Quando era criança, havia um bambuzal enorme perto de casa. Tempos bons, adorava deitar à sua sombra observando as folhagens balançarem ao vento com o céu azul ao fundo. Era inebriante. Já teve a doce oportunidade de escutar o vento passando por entre as folhagens de um bambuzal? Uma delícia, você viaja para o paraíso.
Talvez o tempo passasse devagar ou, talvez rápido, sei lá, e pouco me importava com isso, era apenas um menino cheio de sonhos e com a vida pela frente. O que era o tempo?
Tempo bom, de inocência. Ainda não sabia o que significavam palavras como corrupção, dinheiro na cueca, na mala, no porta-malas, no apartamento, caixas dois, eleições fraudulentas, tornozeleiras eletrônicas, acordos perversos durante as madrugadas e etc…
Ainda acreditava que quem roubava ficava preso e ainda não tivera o desprazer de ser apresentado a um “negócio” chamado político.
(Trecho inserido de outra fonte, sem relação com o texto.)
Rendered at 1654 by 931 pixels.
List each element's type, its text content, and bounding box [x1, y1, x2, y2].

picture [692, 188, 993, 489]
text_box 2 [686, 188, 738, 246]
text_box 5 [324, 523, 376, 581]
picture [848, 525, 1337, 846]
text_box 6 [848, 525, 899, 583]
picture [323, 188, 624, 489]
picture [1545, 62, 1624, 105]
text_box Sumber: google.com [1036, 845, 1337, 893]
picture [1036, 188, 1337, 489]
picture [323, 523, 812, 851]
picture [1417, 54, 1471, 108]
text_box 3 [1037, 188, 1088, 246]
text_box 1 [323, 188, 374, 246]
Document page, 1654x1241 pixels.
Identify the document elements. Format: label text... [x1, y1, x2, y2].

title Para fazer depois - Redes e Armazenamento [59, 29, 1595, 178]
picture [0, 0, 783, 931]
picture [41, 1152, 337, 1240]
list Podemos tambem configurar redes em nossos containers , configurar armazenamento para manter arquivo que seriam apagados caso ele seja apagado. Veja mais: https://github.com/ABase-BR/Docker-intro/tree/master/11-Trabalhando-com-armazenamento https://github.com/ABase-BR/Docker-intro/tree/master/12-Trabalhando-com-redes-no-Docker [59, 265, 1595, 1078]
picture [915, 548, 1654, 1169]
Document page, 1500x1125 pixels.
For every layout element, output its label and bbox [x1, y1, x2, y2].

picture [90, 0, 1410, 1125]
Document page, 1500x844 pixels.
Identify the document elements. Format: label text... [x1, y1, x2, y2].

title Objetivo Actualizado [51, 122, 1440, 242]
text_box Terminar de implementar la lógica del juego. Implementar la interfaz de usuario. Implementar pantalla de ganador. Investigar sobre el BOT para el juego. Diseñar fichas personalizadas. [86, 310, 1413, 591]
Naquela época, acreditava que havia bruxas más no meio do bambuzal, sentia pavor ao imaginar as bruxas velhas e horríveis. Expressões de malvadas, cheias de verrugas no rosto, aquele nariz adunco enorme e pavoroso, vestidas com roupas pretas esfarrapadas e chapéus dobrados na ponta, também pretos.
Ainda não sabia que os verdadeiros bruxos ruins, diabólicos, também vestidos de preto (sem ser esfarrapados, muito pelo contrário), eram, na verdade, pessoas dissimuladas, estudadas, supostamente idôneas, que enganavam a todos se escondendo atrás de posições respeitáveis e discursos aparentemente de acordo com o correto. Pessoas que, disfarçadamente (e às vezes nem tanto), personificam o que há de pior nas bruxas más. Oh, meu Deus.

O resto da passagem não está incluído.